How Much Can You Make as a Truck Driver?

Whether you’re a brand new truck driver hoping for your first job, or a seasoned veteran looking to make a change, know what to expect in a salary before you walk into an interview. Although there are several things to consider before accepting a truck driving position, salary is usually near the top of the list.

Here are some of the factors that go into a truck driver’s salary so you can determine where you fit on the pay scale. Of course, the highest paying trucking jobs will require a Commercial Driver’s License (CDL).

Experience and Reputation

Just like many other professions, a truck driver is expected to perform at or above his company’s expectations.
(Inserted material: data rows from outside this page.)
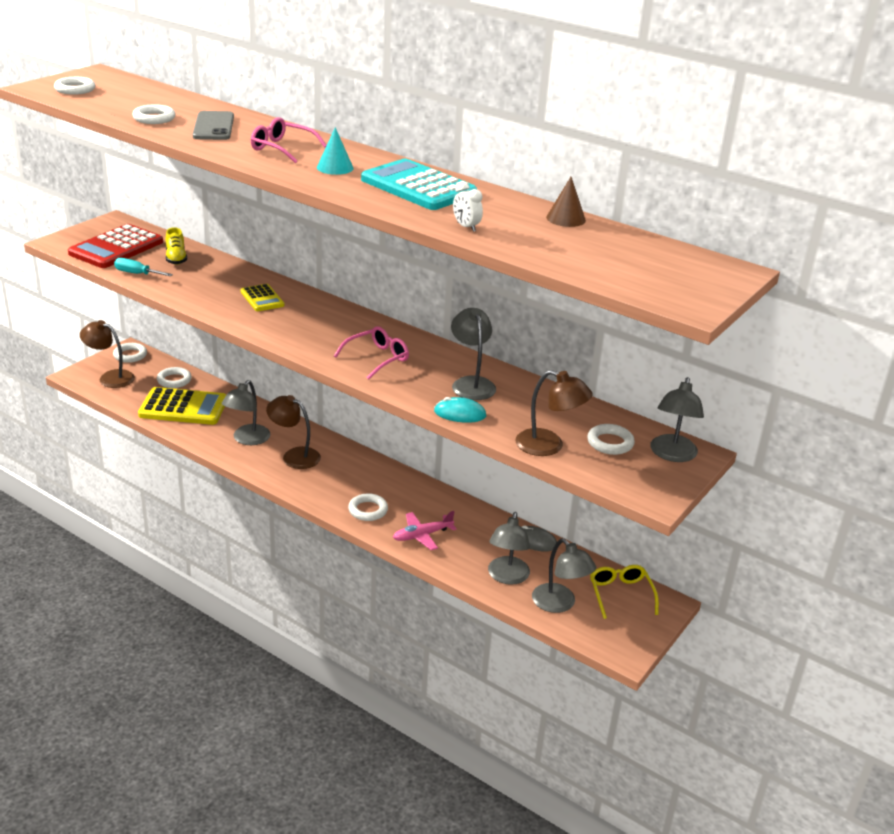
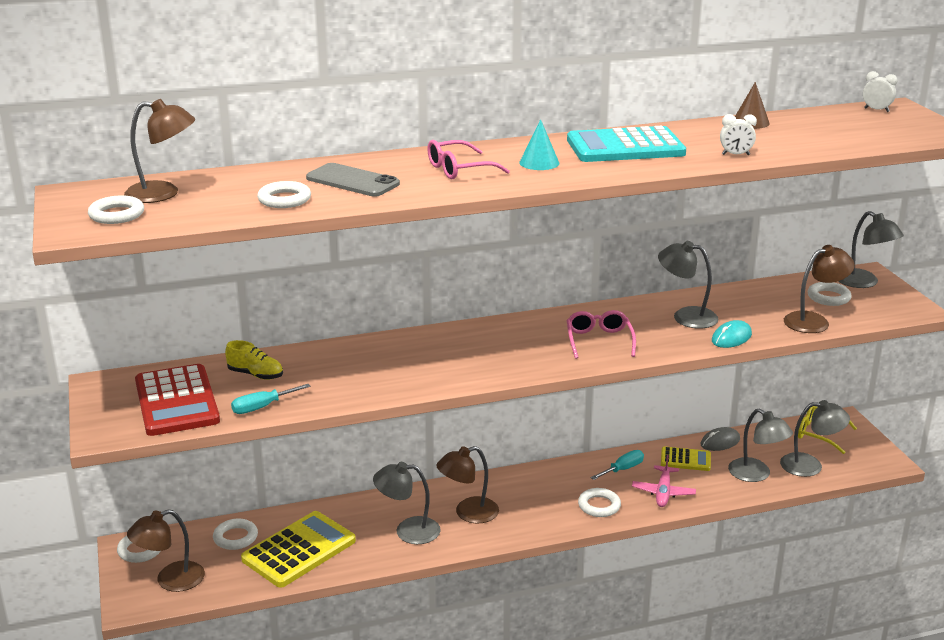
camera: 50 degrees left, 5 degrees down
grey lamp [222,380,270,445] -> grey lamp turned 120 degrees clockwise [373,462,441,544]
yellow calculator [241,284,285,311] -> yellow calculator moved to [661,447,711,471]
none -> brown lamp [124,99,195,203]
none -> turquoise screwdriver [591,450,644,480]
none -> white clock [863,71,898,112]

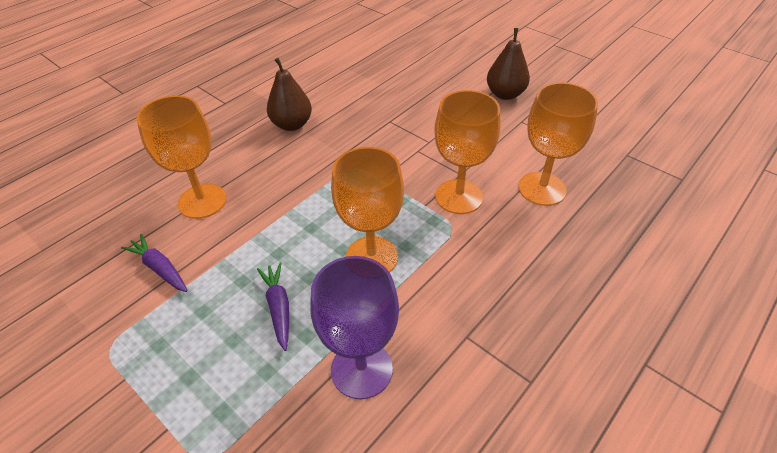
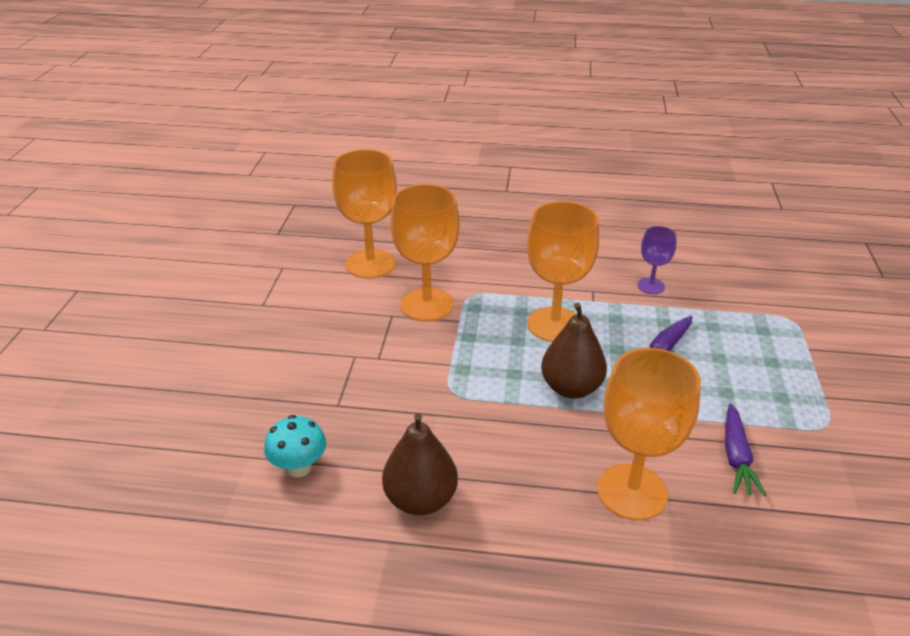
camera: 125 degrees left, 10 degrees down
purple goblet [310,256,399,399] -> purple goblet [637,226,677,294], size x0.53
brown pear [487,28,530,100] -> brown pear moved to [541,302,607,399]
none -> turquoise mushroom [264,415,326,477]

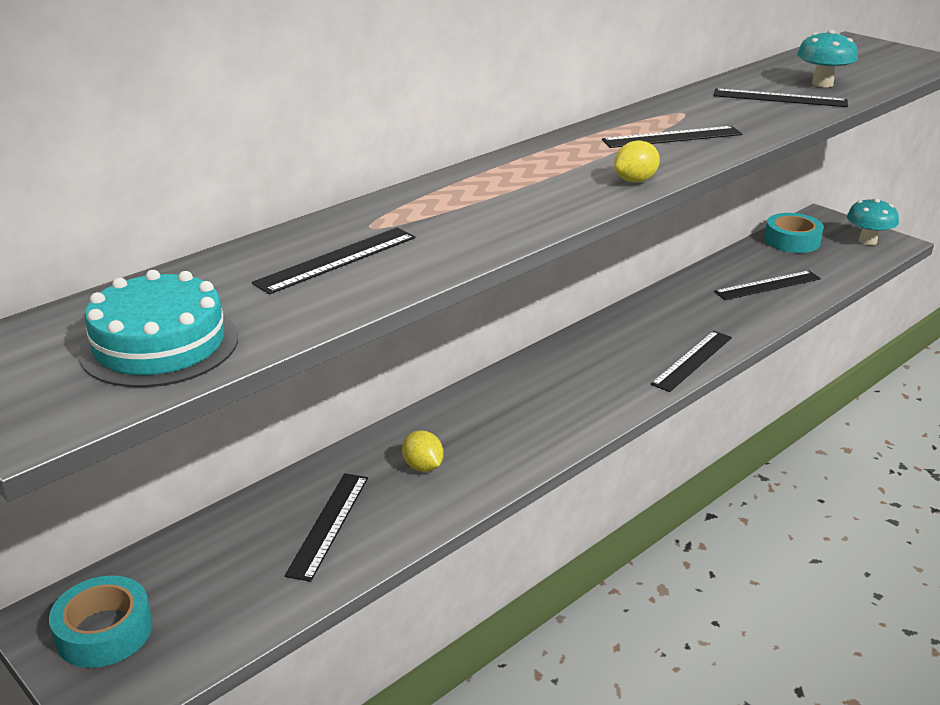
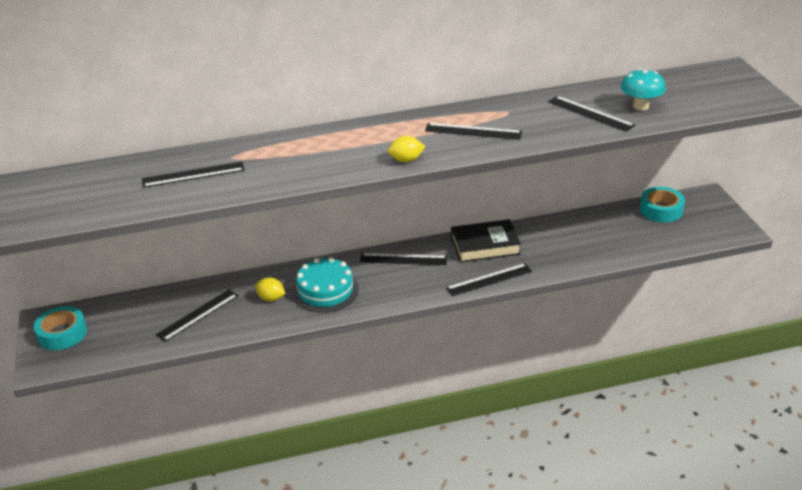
camera: 30 degrees right, 5 degrees up
turquoise cake [78,270,238,388] -> turquoise cake moved to [292,257,359,313]
yellow lemon [402,430,444,472] -> yellow lemon turned 60 degrees counterclockwise [255,277,286,301]
black ruler [714,271,821,300] -> black ruler moved to [360,253,447,265]
turquoise mushroom [847,198,899,245] -> none
none -> black book [451,219,521,262]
A truck driver with experience behind the wheel will usually receive a salary that reflects it.

Drivers who have established reputations for professionalism and reliability are in demand and can demand higher wages. If you’re just starting your career, have patience to build up your standing as a model driver before you can expect to move to the highest pay rates.

What Type of Driving Will You Be Doing?

Solo OTR Driver: Solo over-the-road truck drivers make up a large percentage of drivers. They average $40,000-$45,000 their first year.

Team OTR Driver: Teams drive longer distances because one drives while the other rests. More miles means higher compensation. On average, the two drivers will split between $100,000 and $150,000 per year.

Dedicated Driver: These drivers work for a single company like Lowes or Walmart and travel specified routes for them, delivering only the company’s products or materials. Dedicated drivers average $45,000 to $65,000 annually.

Owner-Operator: You can opt for owning a rig and running your own business. Owner-operators earn a larger rate-per-mile because they eliminate the middleman and deal directly with the company. You need to have enough experience driving for others before you even think about being an owner-operator, but when you have it, you could be bring in over $100,000 per year.

Other Factors

While your experience and the type of driving you’re willing to do are the leading variables that will determine your salary, other factors will come into play:

  • Geographical Location: Alaska and Nevada are the states with the highest pay rates, and Massachusetts, New York, and New Jersey are not far behind.
  • Bonuses and Promotions: As you move along in your career, you will have the opportunity to earn a bonus and get favorable schedules and routes.
  • The Cargo You Transport: If you transport hazardous materials, you will likely earn more. And if you drive for a delivery service, your annual salary could be more than $10,000 higher than the national average.

How do Driving Salaries Compare?

Driver salaries compare favorably with those in other professions. Safe and reliable truck drivers can earn as much as those in careers that require a bachelor’s or master’s degree.